1826 painting by Henri Voordecker

Hunter's Home (Dutch: Jagerswoning) is an 1826 oil painting by the Belgian artist Henry Voordecker. The painting depicts a hunter at home, surrounded by animals and members of his family; a typical genre painting. It is in the collection of the Rijksmuseum in Amsterdam.

It is in a typical Biedermeier style and its themes are characterized by the reinforced feelings of security, gemütlichkeit, traditional simplicity, portraying a sentimental view of the world.

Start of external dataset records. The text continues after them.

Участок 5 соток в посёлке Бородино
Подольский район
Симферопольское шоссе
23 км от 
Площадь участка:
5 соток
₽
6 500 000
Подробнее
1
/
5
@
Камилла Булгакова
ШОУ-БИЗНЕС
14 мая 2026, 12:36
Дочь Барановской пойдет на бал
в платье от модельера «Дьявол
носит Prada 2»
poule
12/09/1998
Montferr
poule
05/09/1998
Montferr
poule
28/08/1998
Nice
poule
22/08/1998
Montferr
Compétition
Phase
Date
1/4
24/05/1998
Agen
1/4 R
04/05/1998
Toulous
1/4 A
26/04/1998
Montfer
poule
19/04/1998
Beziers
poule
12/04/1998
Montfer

The painting depicts a family at the doorway of their home. The dwelling is brick-built, with a vine scrambling around the arched stone doorway. A mother with a child sit in front of a young man in hunting clothes with a dog (perhaps a Dutch Partridge Dog) and a hunting gun. Chickens and doves are on the steps in front of the doorway; a magpie is in a cage beside the door, and more doves around a dovecote to the left. To the left of the steps stands another child, and a young woman doing laundry, with a horned white cow in a stable to the far left. To the right of the door is a second dog on a chain, various domestic pots and pans on the roof of a wooden kennel or henhouse, and a potted plant with small red flowers (perhaps a pelargonium) on a window ledge.

It is signed and dated "H. Voordecker fecit 1826", and measures 62 × 78 cm. It was acquired by the Rijksmuseum in Amsterdam in 1828.